Editor’s note: This is the first of many columns by members of the Maine Regional Network, which is part of the national Scholars Strategy Network. Members share the policy implications of their research and aim to bring greater understanding to social and political debates.
In the United States, women make 77 cents for every dollar a man makes. Maine women make considerably less: 68 cents. While some of these differences can be explained by working in different fields, women earn less even with the same education, experience and length of time employed.
Delving deeper into a range of pay levels, 2010 census data reveal significant disparities: Women physicians make 63 cents on a man’s dollar; female CEOs, 74 cents; female lawyers, 78 cents; female university professors, 80 cents; and female bank tellers, 96 cents. In fact, the only job in which a woman makes more than a man is as a shoe shiner on Wall Street: $1.02 to a man’s dollar.

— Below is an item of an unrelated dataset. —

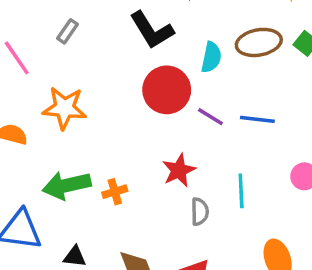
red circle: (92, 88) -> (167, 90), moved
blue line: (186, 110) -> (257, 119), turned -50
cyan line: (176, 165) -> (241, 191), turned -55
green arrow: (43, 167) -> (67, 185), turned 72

Despite these inequities, on June 5 the U.S. Senate blocked a vote on the Paycheck Fairness Act, allowing such discriminatory practices to continue. All Republican senators voted against the bill.
Having thought I knew what fairness means, I headed to the dictionary and found the following definition: “the state, condition, or quality of being fair, or free from bias or injustice; evenhandedness.” So, I ask, how is an act that affirms women’s pay equity not supportable? What are the implications and consequences — both long and short range — of this action in the Senate?
At present more than half of all workers are women. They are employed because they want to be and have to be. Employment is both personally and professionally fulfilling while also economically necessary — as is mostly now the case.
But women’s wages do not just affect them; their families also are deeply affected. If women are paid less than men, their husbands and their children lose too. In families earning two wages — more often the norm than not — these inequities are of serious concern. For single mothers who are paying 100 percent of child care and other expenses for their children, lower pay really hurts.
American workers are on their own more than employees in other wealthy nations, as the U.S. has very limited family leaves and no requirement for paid sick days. These policies disproportionately affect women.
A woman who begins employment at a wage less than a man’s has been shown over the course of her work life to lose more than half a million dollars in earnings. It is thus critical that women receive fair pay as early as possible, before these disadvantages accumulate as their work lives proceed.
Women also live longer — at least eight years longer — meaning that savings (if they are fortunate enough to have any) need to last longer. And Social Security payments, the mainstay of the retired segment of the population, are determined by salary, so the less you make, the leaner your Social Security payments will be.
Some opponents of the Paycheck Fairness Act say that women don’t get higher wages because they don’t negotiate as well as their male counterparts and are more likely to work part-time. The wage gap, they say, is based more on women’s choices than on discrimination by employers — a situation for which business should be neither held liable for nor punished.
It is well established, however, that there is wage discrimination between women and men and that current law doesn’t do enough to deal with it. For one, women may not even know that they are being discriminated against, in part because employers can discourage or even prohibit sharing salary information. Without the evidence or even knowledge of discrimination, women can’t ensure their pay is fair.
The Paycheck Fairness Act would help for a number of reasons: It would increase damages to plaintiffs in pay-discrimination legal actions, strengthen requirements for employers to demonstrate that pay disparities are not gender-based, ensure women an appropriate “window of opportunity” in which to bring a gender discrimination claim, and lessen sanctions against workers who inquire about the salaries of others in their workplace. In essence, employers would be held accountable for violations of sex discrimination laws.
Women and men should have assurance from elected officials, employers and the U.S. government that the work they do not only is equally valued but equally compensated. Not having that assurance leaves us all in considerable jeopardy.
Luisa S. Deprez is professor of sociology and women and gender studies at the University of Southern Maine. She is co-director of the Maine Regional Network, part of the Scholars Strategy Network, which brings together scholars across the country to address public challenges and their policy implications.